In the silence that followed, Sachs’s eyes met Rhyme’s. She seemed to sense how much he wanted the case. And this was the tipping factor. A nod. “I’m on board,” she said.

“I am too.” Rhyme was looking, though, not at Myers or Laurel but at Sachs. His expression said, Thanks.

“And even though nobody asked me,” Sellitto said with a grumble, “I’m also happy to fuck up my career by busting a senior federal official.”

Rhyme then said, “I assume a priority is discretion.”

“We have to keep it quiet,” Laurel replied. “Otherwise evidence will start disappearing. But I don’t think we have to worry at this point. In my office we’ve done everything we can to keep a lid on the case. I really doubt NIOS knows anything about the investigation.”

CHAPTER 6

As he drove the borrowed car to a cay on the southwest shore of New Providence Island, near the huge Clifton Heritage Park, Jacob Swann heard his phone buzz with a text. The message was an update about the police investigation in New York into Robert Moreno’s death, the conspiracy charges. Swann would be receiving details in the next few hours, including the names of the parties involved.

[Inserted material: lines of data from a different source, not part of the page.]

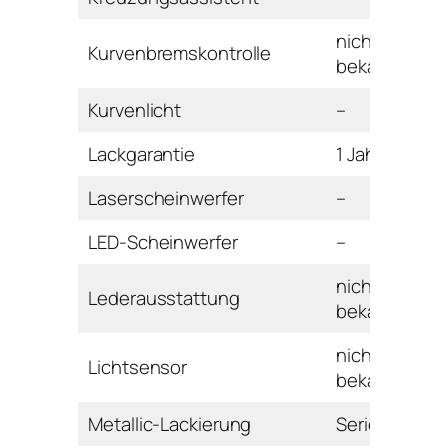
nicht
Kurvenbremskontrolle
bekannt
Kurvenlicht
–
Lackgarantie
1 Jahr
Laserscheinwerfer
–
LED-Scheinwerfer
–
nicht
Lederausstattung
bekannt
nicht
Lichtsensor
bekannt
Metallic-Lackierung
Serie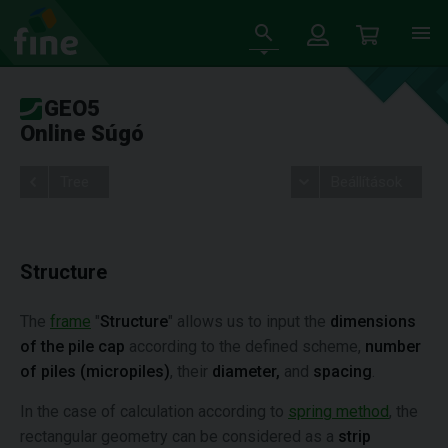
GEO5
Online Súgó
Tree
Beállítások
Structure
The
frame
"
Structure
" allows us to input the
dimensions
of the
pile cap
according to the defined scheme,
number
of piles (micropiles)
, their
diameter,
and
spacing
.
In the case of calculation according to
spring method
, the
rectangular geometry can be considered as a
strip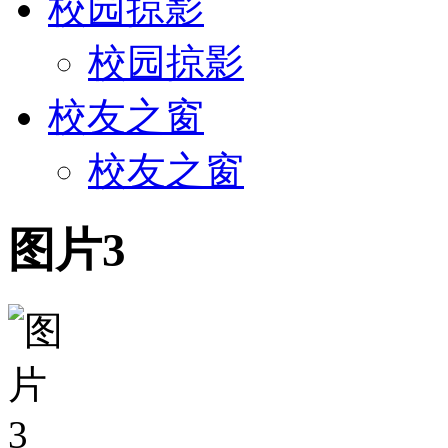
校园掠影
校园掠影
校友之窗
校友之窗
图片3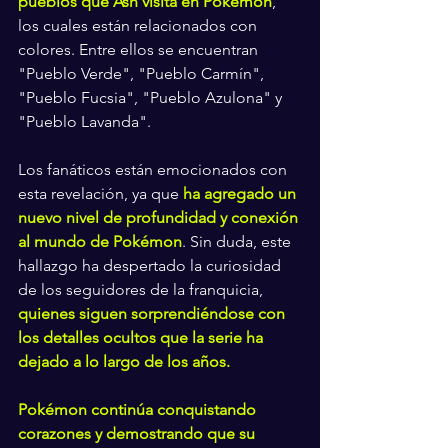
pueblos que Ash visita en Pokémon
, 
los cuales están relacionados con 
colores. Entre ellos se encuentran 
"Pueblo Verde", "Pueblo Carmín", 
"Pueblo Fucsia", "Pueblo Azulona" y 
"Pueblo Lavanda".
Los fanáticos están emocionados con 
esta revelación, ya que 
ha agregado un 
nuevo nivel de profundidad y conexión 
al mundo de Pokémon
. Sin duda, este 
hallazgo ha despertado la curiosidad 
de los seguidores de la franquicia, 
quienes siguen sorprendiéndose con 
los detalles ocultos que la serie ha 
dejado a lo largo de los años.
Pokémon continúa conquistando 
corazones y demostrando que su 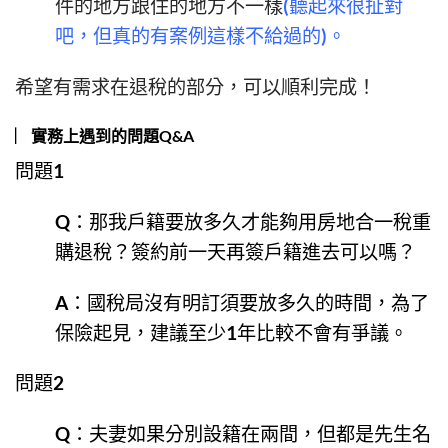
件的地方跟住的地方不一樣
(聽起來很扯對
吧，但真的有案例這樣不給過的)。
希望有需求在退稅的部分，可以順利完成！
︳實務上遇到的問題Q&A
問題1
Q：那我戶籍要放多久才能夠用房地合一稅重
購退稅？簽約前一天再簽戶籍進去可以嗎？
A：國稅局沒有明訂須要放多久的時間，為了
保險起見，建議至少1年比較不會有爭議。
問題2
Q：夫妻如果分別設籍在兩間，但都是先生名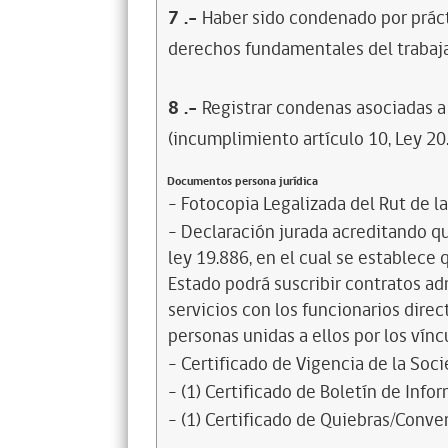
7
.-
Haber sido condenado por prácti
derechos fundamentales del trabaja
8
.-
Registrar condenas asociadas a 
(incumplimiento artículo 10, Ley 20
Documentos persona jurídica
- Fotocopia Legalizada del Rut de l
- Declaración jurada acreditando que
ley 19.886, en el cual se establece
Estado podrá suscribir contratos ad
servicios con los funcionarios dire
personas unidas a ellos por los vínc
- Certificado de Vigencia de la Soc
- (1) Certificado de Boletín de Inf
- (1) Certificado de Quiebras/Conven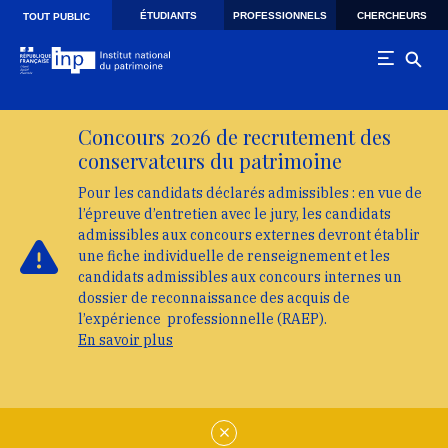
Skip to main navigation
Aller au contenu principal
Skip to search
ÉTUDIANTS
PROFESSIONNELS
CHERCHEURS
TOUT PUBLIC
Concours 2026 de recrutement des
conservateurs du patrimoine
Pour les candidats déclarés admissibles : en vue de
l’épreuve d’entretien avec le jury, les candidats
admissibles aux concours externes devront établir
une fiche individuelle de renseignement et les
candidats admissibles aux concours internes un
dossier de reconnaissance des acquis de
l’expérience professionnelle (RAEP).
En savoir plus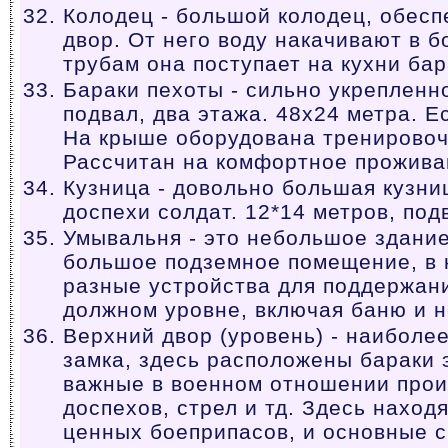
Колодец - большой колодец, обесп
двор. От него воду накачивают в б
трубам она поступает на кухни бар
Бараки пехоты - сильно укрепленн
подвал, два этажа. 48x24 метра. Е
На крыше оборудована тренировоч
Рассчитан на комфортное прожива
Кузница - довольно большая кузниц
доспехи солдат. 12*14 метров, подв
Умывальня - это небольшое здание
большое подземное помещение, в 
разные устройства для поддержани
должном уровне, включая баню и 
Верхний двор (уровень) - наиболе
замка, здесь расположены бараки 
важные в военном отношении прои
доспехов, стрел и тд. Здесь наход
ценных боеприпасов, и основные 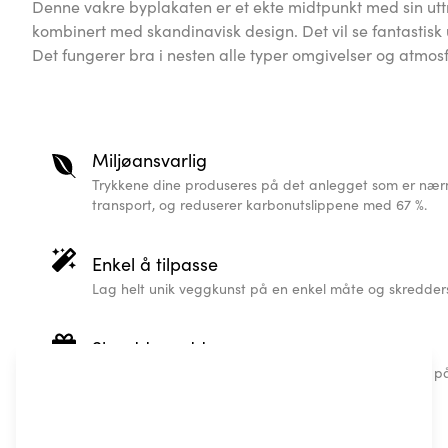
Denne vakre byplakaten er et ekte midtpunkt med sin uttr
kombinert med skandinavisk design. Det vil se fantastisk
Det fungerer bra i nesten alle typer omgivelser og atmos
Miljøansvarlig
Trykkene dine produseres på det anlegget som er nærm
transport, og reduserer karbonutslippene med 67 %.
Enkel å tilpasse
Lag helt unik veggkunst på en enkel måte og skreddersy
Skreddersydde gaver
Vårt skreddersydde karttrykk av høy kvalitet, skrevet på
Skandinavisk design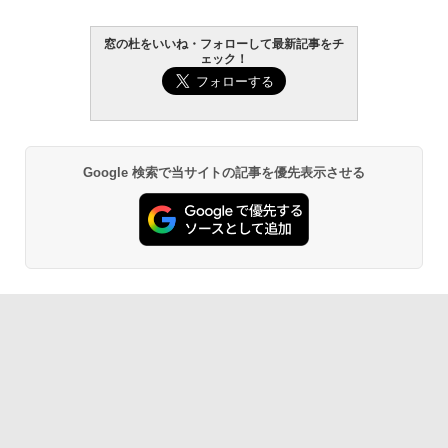
窓の杜をいいね・フォローして最新記事をチ
ェック！
Google 検索で当サイトの記事を優先表示させる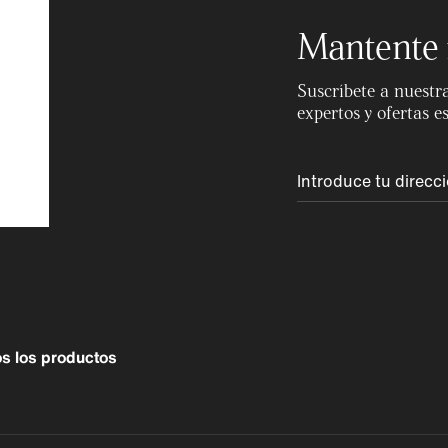
Mantente 
Suscríbete a nuestra
expertos y ofertas e
s los productos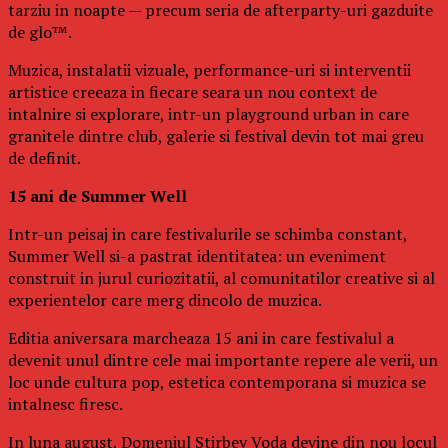
tarziu in noapte — precum seria de afterparty-uri gazduite
de glo™.
Muzica, instalatii vizuale, performance-uri si interventii
artistice creeaza in fiecare seara un nou context de
intalnire si explorare, intr-un playground urban in care
granitele dintre club, galerie si festival devin tot mai greu
de definit.
15 ani de Summer Well
Intr-un peisaj in care festivalurile se schimba constant,
Summer Well si-a pastrat identitatea: un eveniment
construit in jurul curiozitatii, al comunitatilor creative si al
experientelor care merg dincolo de muzica.
Editia aniversara marcheaza 15 ani in care festivalul a
devenit unul dintre cele mai importante repere ale verii, un
loc unde cultura pop, estetica contemporana si muzica se
intalnesc firesc.
In luna august, Domeniul Stirbey Voda devine din nou locul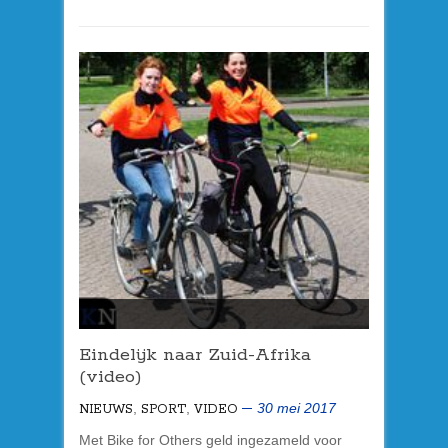
Eindelijk naar Zuid-Afrika
(video)
,
,
30 mei 2017
NIEUWS
SPORT
VIDEO
Met Bike for Others geld ingezameld voor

Moving quickly. Much more quickly than he’d expected.

He heard a thump from the trunk of the car, where Annette Bodel, the unfortunate hooker, was crumpled in a ball. But it was a soft thump and there was no one else around to hear, no clusters of roadside scavengers or hangers-out like you often saw in the Bahamas, sipping Sands or Kalik, joking and gossiping and complaining about women and bosses.

No vehicles either, or boaters in the turquoise water.

The Caribbean was such a contradiction, Swann reflected as he gazed about: a glitzy playground for the tourists, a threadbare platform for the locals’ lives. The focus was on the fulcrum where dollars and euros met service and entertainment, and much of the rest of the nation just felt exhausted. Like this hot, weedy, trash-strewn patch of sandy earth, near the beach.

He climbed out and blew into his gloves to cool his sweaty hands. Damn, it was hot. He’d been to this spot before, last week. After a particularly challenging but accurate rifle shot had torn apart the heart of the traitorous Mr. Robert Moreno, Swann had driven here and buried some clothes and other evidence. He’d intended to let them stay forever interred. But having received the odd and troubling word that prosecutors in New York were looking into Moreno’s death, he’d decided it best to retrieve them and dispose of them more efficiently.